One of the highlights of our Lisbon trip was the Museu Colecção Berardo. It is probably the Portuguese equivalent of the Saatchi Collection as it is very large, although it concentrates on more on 20th century art rather than contemporary.
It was interesting to see work by artists I didn't know as there seems to be an accepted English speaking trail through the 20th century, after starting in Paris and moving to Germany for the Bauhaus. I'm sure some of the work would be judged as of a lesser quality, but as Mark Elder, the conductor, was saying on Radio 4 this morning, the reception of the work at the time and now is so subjective and because these artists did not fit into the accepted narrative of living in the right place at the right time, that could be sufficient to have their work dismissed.

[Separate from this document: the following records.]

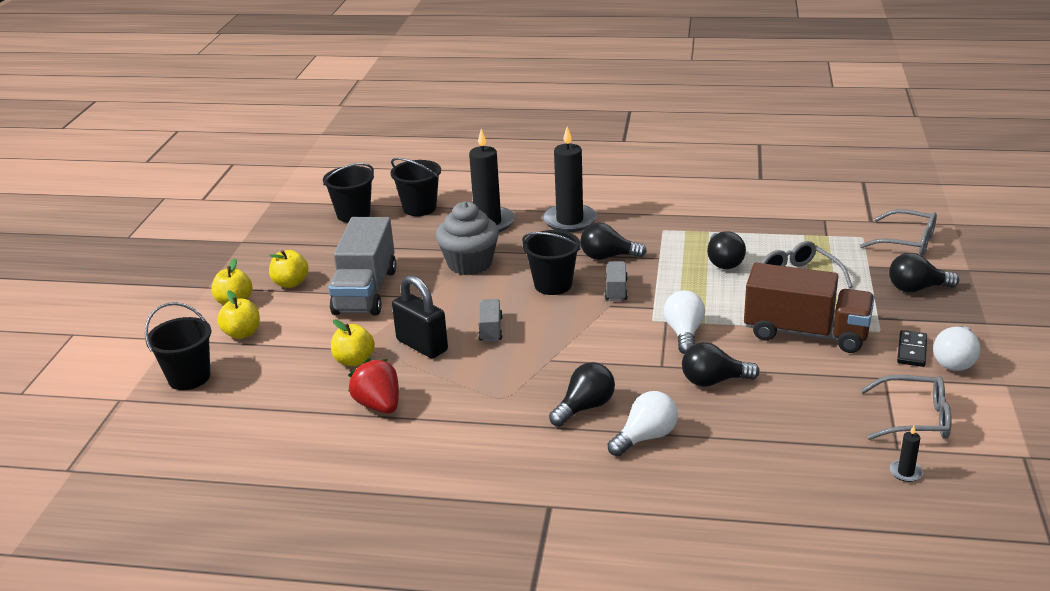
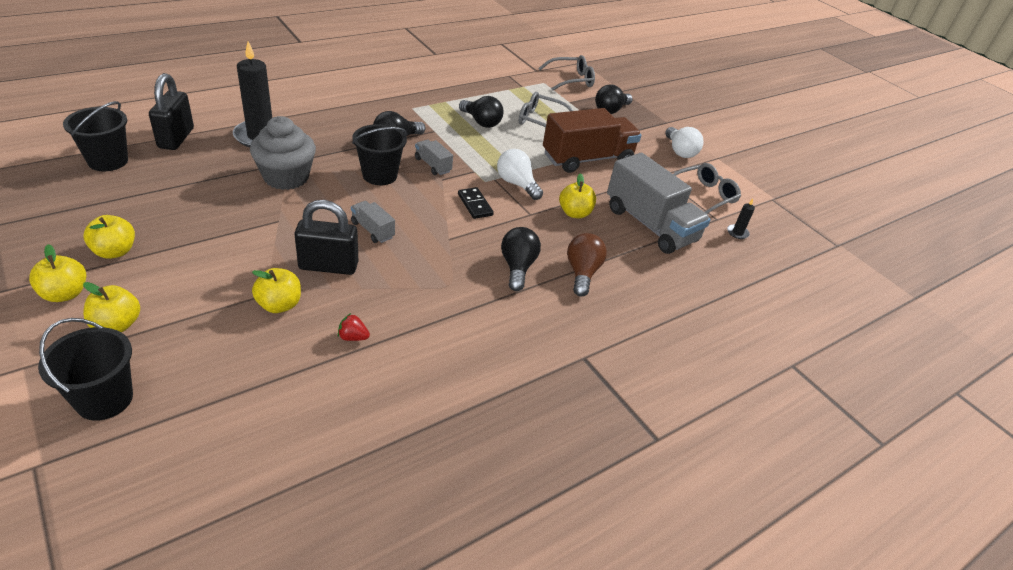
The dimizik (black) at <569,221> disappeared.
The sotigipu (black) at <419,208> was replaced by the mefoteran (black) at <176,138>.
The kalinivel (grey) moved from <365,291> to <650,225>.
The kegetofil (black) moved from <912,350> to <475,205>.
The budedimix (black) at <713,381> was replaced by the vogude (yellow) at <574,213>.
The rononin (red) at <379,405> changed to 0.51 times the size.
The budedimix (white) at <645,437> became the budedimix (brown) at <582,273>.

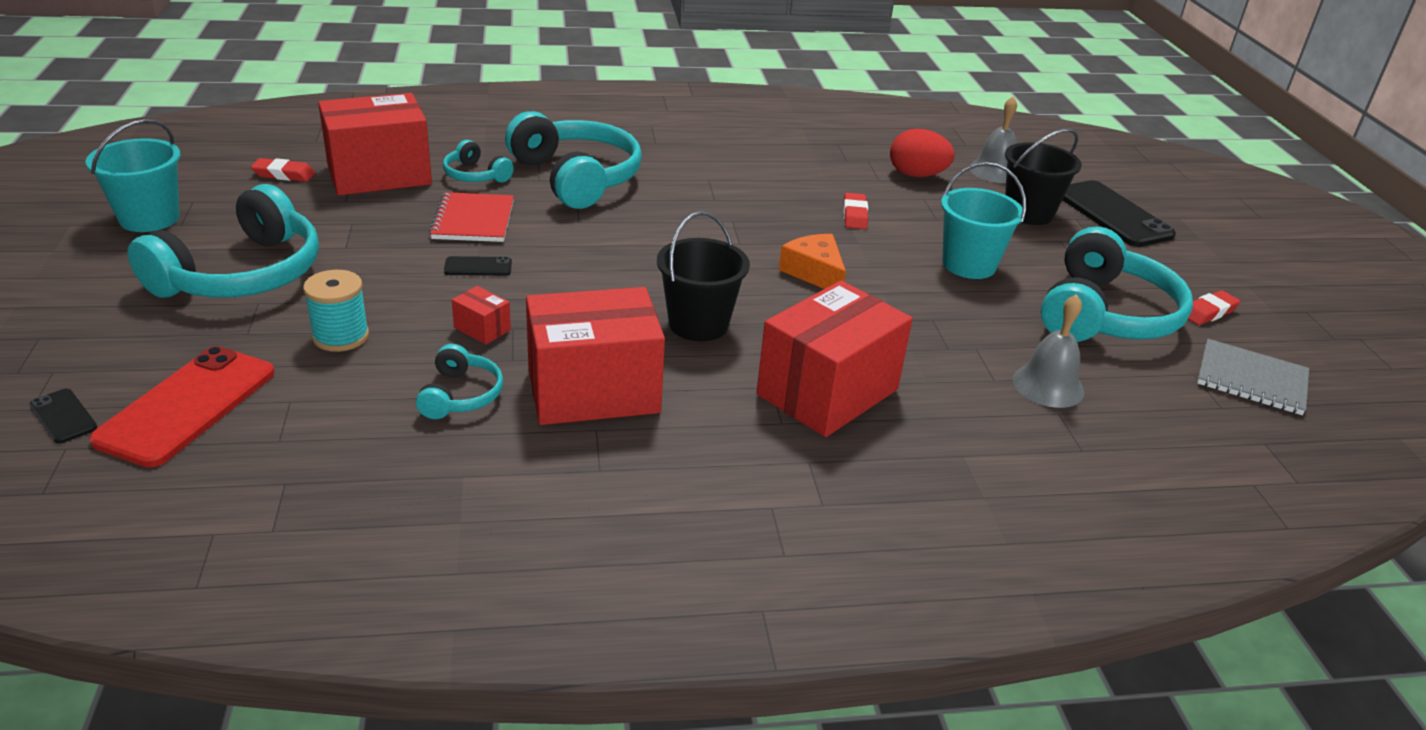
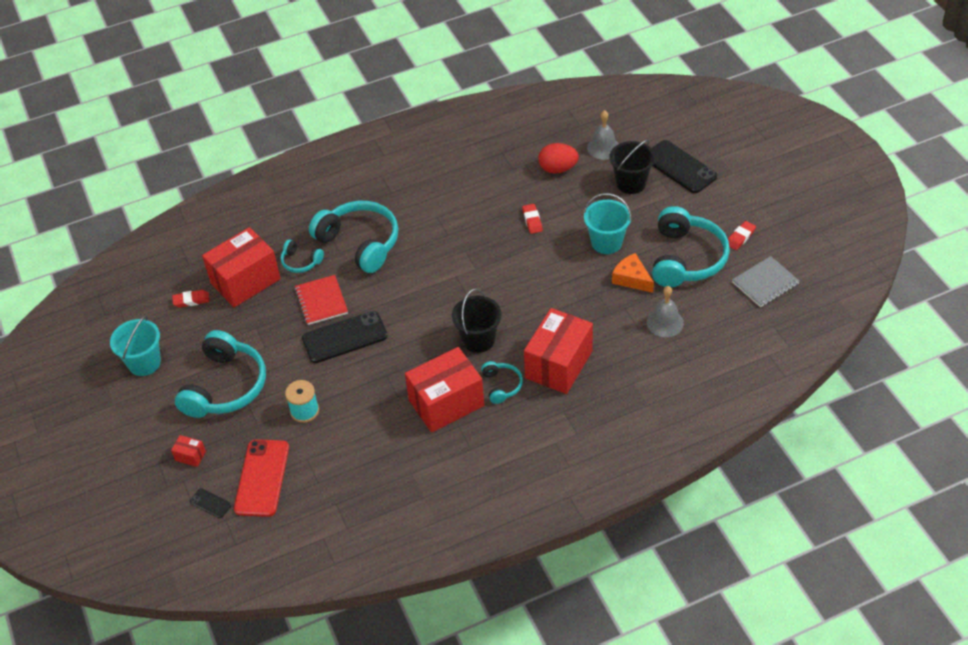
The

|Amedeo Modigliani, Tete de jeune fille a la frange|
|Lynn Chadwick, Maquette for Teddy Boy and Girl II|
For the first part of my viewing I was accompanied by our six year old daughter, dragging a gallery stool around, stopping and drawing the paintings that caught her eye. Eventually she was beaten by this one and would not be pacified by me explaining she had chosen a really difficult one (see below) that I would struggle with too!
|Otto Freundlich, Untitled|
We explored the 1960+ section together, which neither of us enjoyed as much. He kept asking 'but why is this art, mummy?', which was difficult to answer at points. He wondered if he drew a line on a piece of paper and called it art whether he could sell it for £1million. I said it wouldn't be art as he wasn't an artist and what was the message or intent. He was more won over by the argument that no one would buy it... It does get harder and harder to explain... Any suggestions?